Finaldeyiz



Pek çoğumuzun ömrü hayatımızda gördüğümüz en unutulmaz maçtı herhalde bu maç. Aslında ilk dört sete baktığımızda karşılıklı iki set alınmış hiç bir sette çekişme olmamış kalite de bu seviyede beklenenin çok altındaydı. Ama öyle bir 5. set oldu ki final-four tarihine geçti. Dört sete dair tüm kalite eleştirilerini heyecan yüzünden çöpe atmamızı sağladı.

İlk sete manşette felaket başlayınca pat diye 6-0 oldu. Ondan sonraki süreç karşılıklı geçse de başta oluşan farkı kapatamayınca 25-18 verdik ilk seti. Fransızcadan çok Korece konuşur gibi konuşan anonsçunun tuhaf anonslarını da belirtelim adam resmen maça müdahale ediyor gibiydi bağıra çağıra. İkinci set ortama ve salona alışan kızlar kontrollü bir şekilde farkı açıp Gamova'nın dominant oyunuyla sonlara doğru fark biraz kapansa da 25-19'la maça dengeyi getirdiler.

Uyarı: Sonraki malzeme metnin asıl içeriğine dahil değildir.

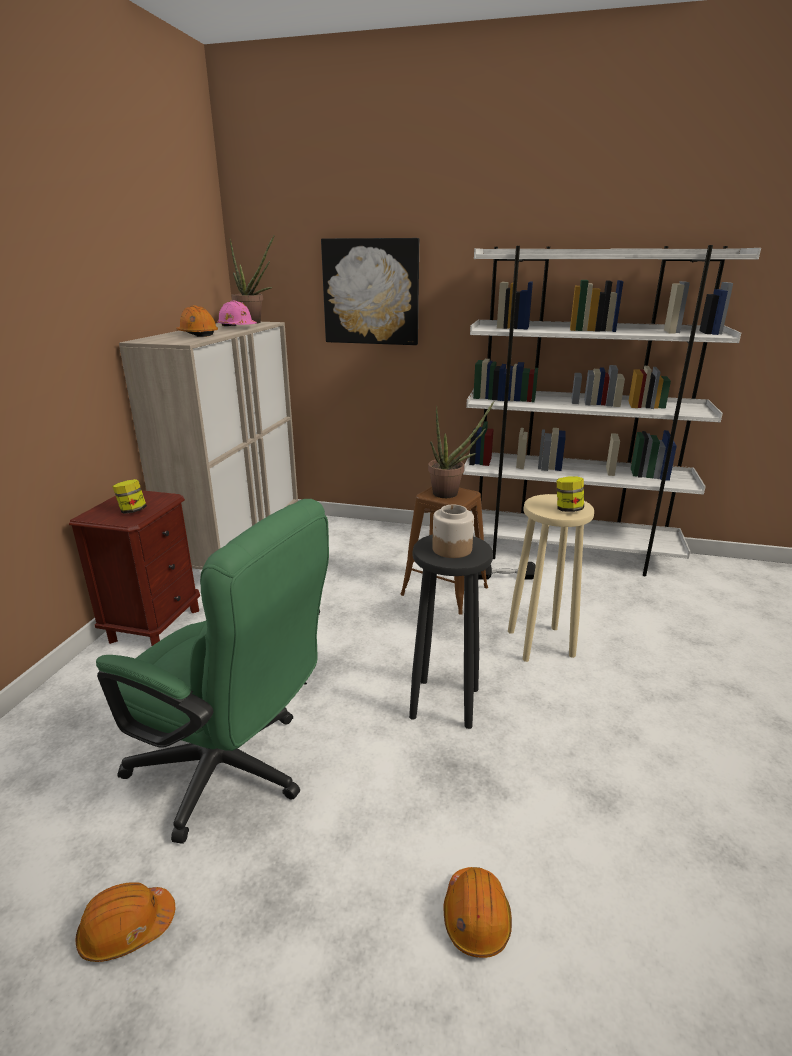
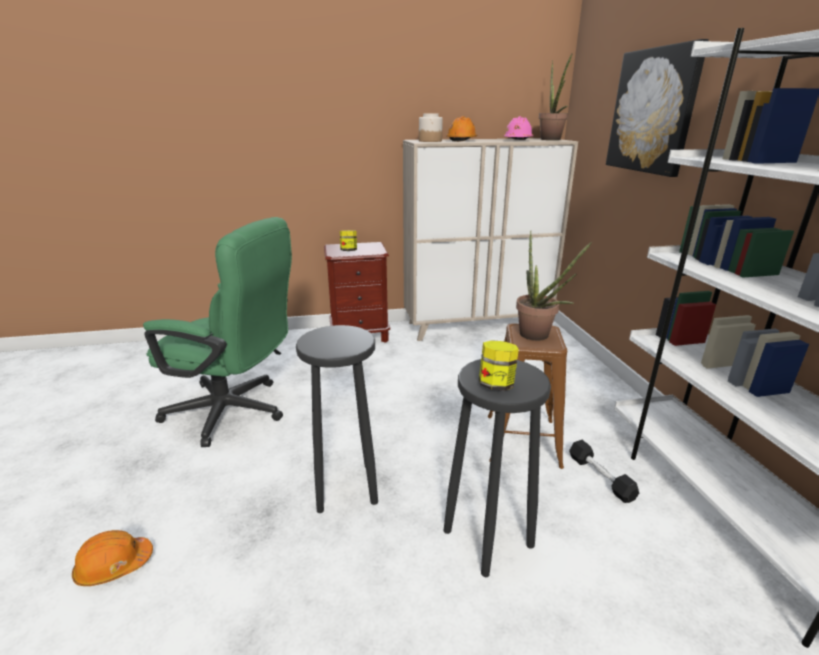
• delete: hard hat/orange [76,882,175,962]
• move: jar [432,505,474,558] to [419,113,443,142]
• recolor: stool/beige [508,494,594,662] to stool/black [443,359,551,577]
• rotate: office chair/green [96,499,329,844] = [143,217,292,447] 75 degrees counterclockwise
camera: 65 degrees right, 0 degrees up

Üçüncü sete yine çok iyi başlayıp kontrolü tamamen ele geçirdik. Yaneva'yı yakaladığımız servislerle farkı gittikçe açtık ve 25-18'le 2-1 öne geçtik. 4. set başa baş başladıktan ve ilk teknik molaya başa baş girdikten sonra ikinci teknik molaya kadar felaket bir süreç yaşadık. 6-1'lik seriyle ikinci teknik molaya 5 sayı önde giren Cannes'e karşı daha önceki maçlardaki gibi geriden gelip 20'lerde yakalayacağımızı düşünüyordum ki işler öyle gitmedi. Setin sonlarında bir ara pasör değişikliği ile dengeyi kurmayı denedik ama Naz da kar etmedi ve seti 25-17 kaybedip final setine bıraktık işi.

Bu seviyede ilk kez oynamanın ve evsahibine karşı olmanın 5. sete giden bir maçta tehlikeli olacağını düşünüyordum. Bu sette fark hiç 3'e çıkmadı. Tüm sene boyunca 38 maçta sadece bir kez 5 setlik maç oynamış takım için tam bir sinir harbiydi. İki takım da 5 kez maç sayısı atmış. En kritik yer tuhaf bir şekilde bizim alandan diğer alana geçen topta tekli blokta yakalanan Nati'nin inanılmaz blokuydu. Maç Cannes'a gitmek üzereyken ucundan tekrar tutunduk maça bu blokla. Nati servise geldi. Cannes hücumunda bir blokta Eda'dan gelince maç sayısı atma şansını ele geçirdik bir kez daha ve bu sefer Natin'nin iyi servisinde iyi manşet alamayan Cannes zor pozisyonda topu dışarı atınca bu 15'te bitecek inanılmaz seti 23'te bitirerek finale çıktık.

Bugün 1. seti ortama alışmaya strese falan bağlayalım ama 4. sette birdenbire maçtan kopmamız düşündürücü. 5. set neredeyse tüm pozisyonlarda Gamova'yı aradık. Seda 3. setin bir bölümü dışında çok kötüydü. Dricx'in zaten ortayı kullanma konusunda sorunları olduğunu biliyoruz bu maçta ortadan neredeyse doğru düzgün sayımız yoktu. Yarın için rakibin kim olacağı belli değil ama böyle oynarsak Novara'da çıksa Bergamo'da çıksa şansımız yok. Servise karşı manşetlerde liberomuz ve Seda başta olmak üzere kesinlikle daha iyi olmamız lazım. 4 ve 5. setlerde Buckova her hücumda geçti bizim bloğu savunmada top elimize değmedi neredeyse.Savunma olarak da pas tercihleri olarak da bir seviye yukarıya çıkmamız lazım yarın. Dricx'in de pas tercihlerini daha iyi yapması ve maçı bir oyuncunun üzerine yığmaması gerek. Bugün 5. sette tüm toplar Gamova'ya gitti. Gayet de iyi oynamasına rağmen bu kadar çok top alınca maçın sonlarında Gamova'da top öldürme konusunda zorlandı. Türk oyuncuların yüz ifadelerinden ne kadar gergin oldukları anlaşılıyordu yarın daha sakin olacaklarını düşünüyorum. Aslında belkide bu kadar stresli bir maçı yarı finalde oynamak bir avantaj da olabilir finalde.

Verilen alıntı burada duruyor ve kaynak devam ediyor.